Allen v. Director, Employment Security Department, 84 Ark. App. 239, 139 S.W.3d 138 (2003)

Dec. 17, 2003 · Arkansas Court of Appeals · E 03-172
84 Ark. App. 239, 139 S.W.3d 138

Gloria D. ALLEN v. DIRECTOR, Employment Security Department

E 03-172

139 S.W.3d 138

Court of Appeals of Arkansas Divisions I and II

Opinion delivered December 17, 2003

Appellant, pro se.

Allen Franklin Pruitt, for appellee.

John Mauzy Pittman, Judge.

The appellant in this unemployment-compensation case filed a claim for benefits. After a hearing, the Board of Review found that she voluntarily left her last employment without good cause connected with the work, and was thus disqualified for benefits pursuant to Ark. Code Ann. § ll-10-513(a)(l) (Supp. 2003). Appellant filed a timely appeal with this court. We affirm.

The Board concluded its opinion by stating that “[t]he claimant is denied benefits until, subsequent to filing the claim, the claimant has had at least thirty days of employment covered by an unemployment compensation law of this state, another state, or *240the United States.” See Ark. Code Ann. § ll-10-513(a)(3) (Supp. 2003). Appellant filed a petition for judicial review with this court quoting the above-mentioned language from the Board’s opinion and stating that:

I Gloria D. Allen have been employed with Employment Solution, 2900 Horizon Dr., Suite 18, Bryant, Arkansas Telephone (501) 847-5800 since April 22, 2003. I have had thirty days of employment covered by an unemployment compensation law of this State.

Notably, appellant does not assert that the Board’s decision was wrong, and therefore there is no question before us regarding the sufficiency of the evidence to support the Board’s decision. See Ark. Code Ann. § ll-10-529(a)(2)(A) (Supp. 2003). Instead, she asserts that certain facts occurred subsequent to the hearing before the Appeal Tribunal and appears to suggest that, by the terms of the Board’s decision, these subsequent facts (which she never attempted to present to the Board) entitle her to benefits. However, we cannot grant appellant the relief she seeks because her argument depends upon facts not in evidence that were presented for the first time in her petition for judicial review. Pursuant to Ark. Code Ann. § ll-10-529(c)(2)(A) (Supp. 2003), we are precluded from receiving additional evidence on appeal. Nor could we remand for the Board of Review to reopen its decision, even on a showing of good cause. This question was presented in Arkansas Employment Security Dep’t v. Mellon, 322 Ark. 715, 910 S.W.2d 699 (1995), where our supreme court said that:

[Section] ll-10-524(c) provides the Appeal Tribunal may reopen a decision upon a showing of good cause. But that procedure does not apply to the next tier of appellate review before the Board of Review. At that stage, there is no statutory provision for reopening a decision, but only a provision for judicial review:
The decision [of the Board of Review] shall be final unless within twenty (20) days after the mailing of notice thereof to the party’s last known address, or, in the absence of the mailing, within twenty (20) days after the delivery of the notice, a proceeding for judicial review is initiated pursuant to § 11 — 10— 529.
Ark. Code Ann. § 11-10-525 (1987). The letter received by the Board of Review on the twentieth day from its decision was a *241request for still another hearing based on allegations of good cause for missing the January 18, 1994 hearing. That is a remedy which the employment security statutes simply do not provide at the Board of Review level.
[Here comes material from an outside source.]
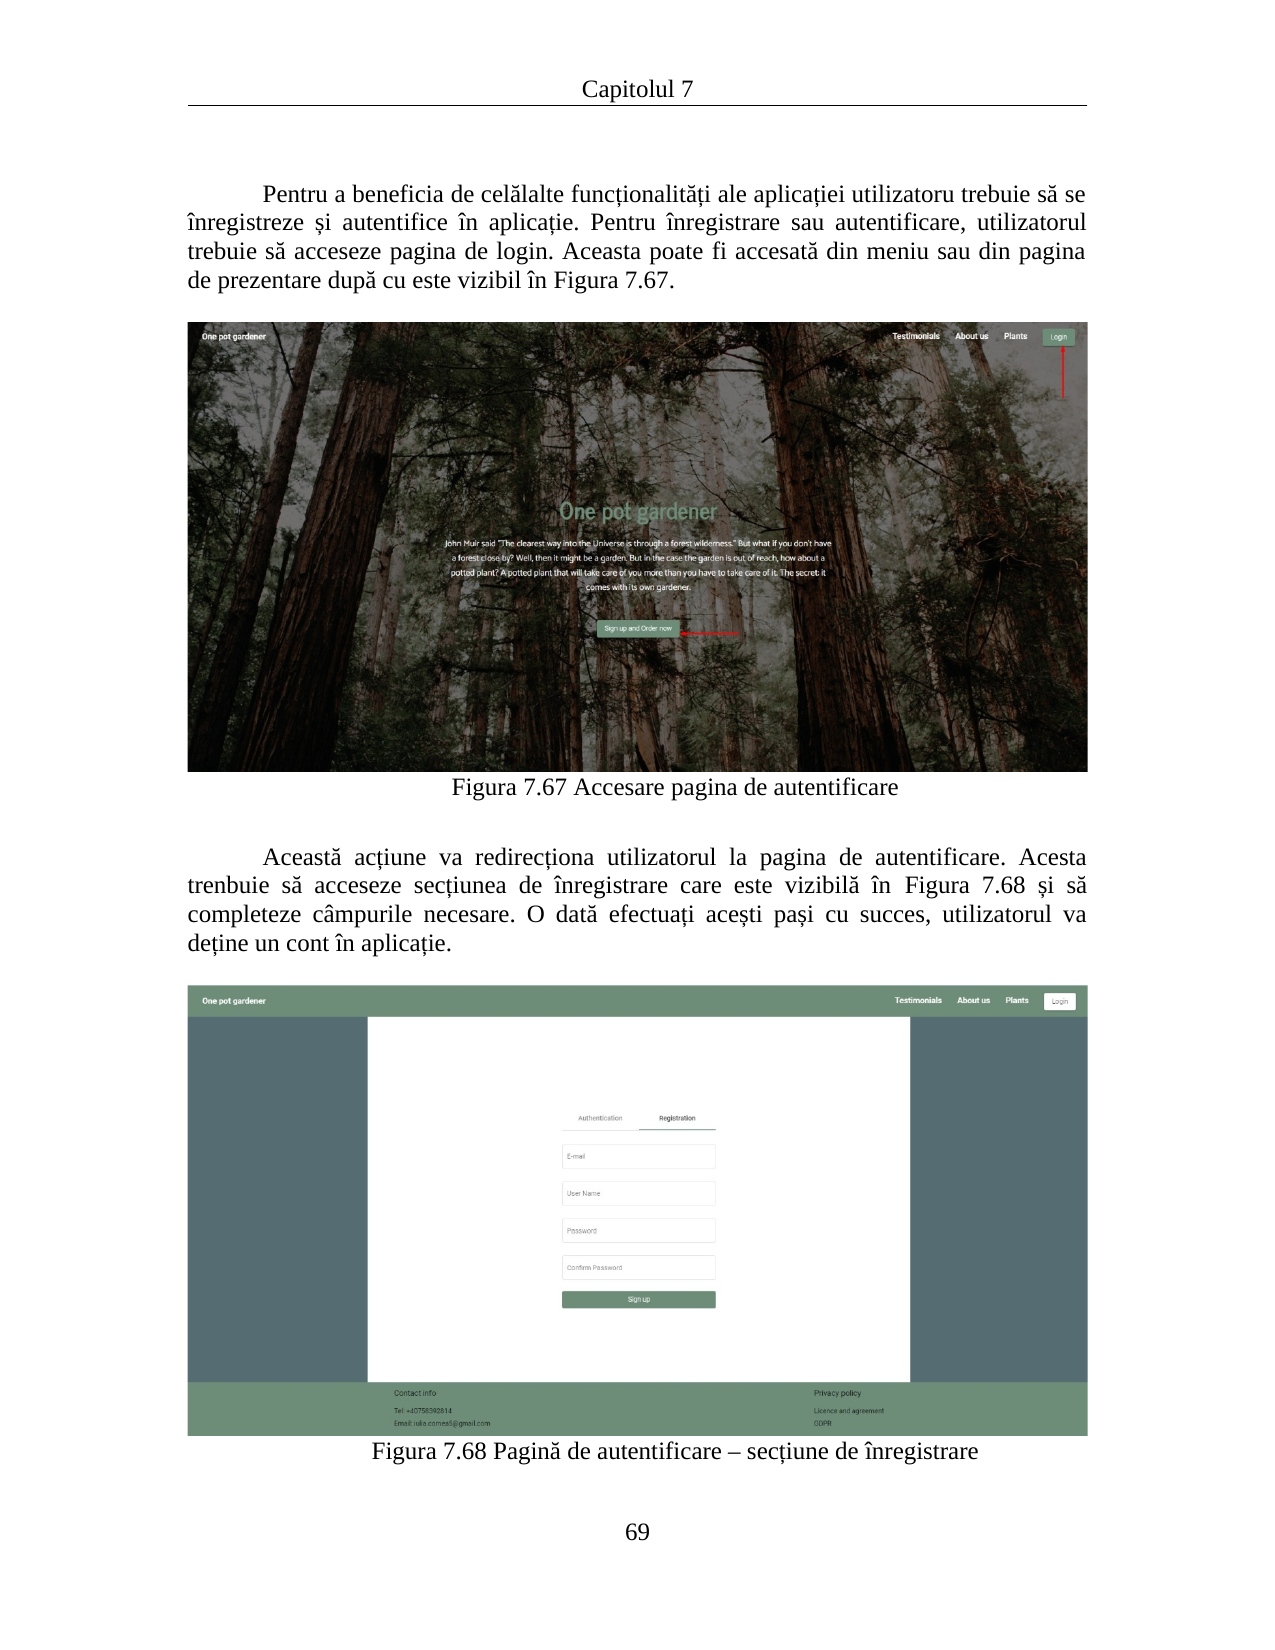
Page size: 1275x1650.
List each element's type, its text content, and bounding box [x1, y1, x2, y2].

Arkansas Employment Security Dep’t v. Mellon, 322 Ark. at 718-19, 910 S.W.2d at 701. Because appellant does not challenge the correctness of the Board’s decision, and because we lack the authority to grant the relief she requests by reopening the Board’s decision for additional evidence, we must affirm.

Affirmed.

Hart, Gladwin, and Bird, JJ., agree.

Robbins and Griffen, JJ., concur.

Wendell L. Griffen, Judge,

concurring. I respectfully concur in this result, but in doing so I do not abandon the views expressed in my recent dissenting opinion in Bradford v. Dir. Employment Sec. Dep’t., 83 Ark. App. 332, 128 S.W.3d 20 (2003).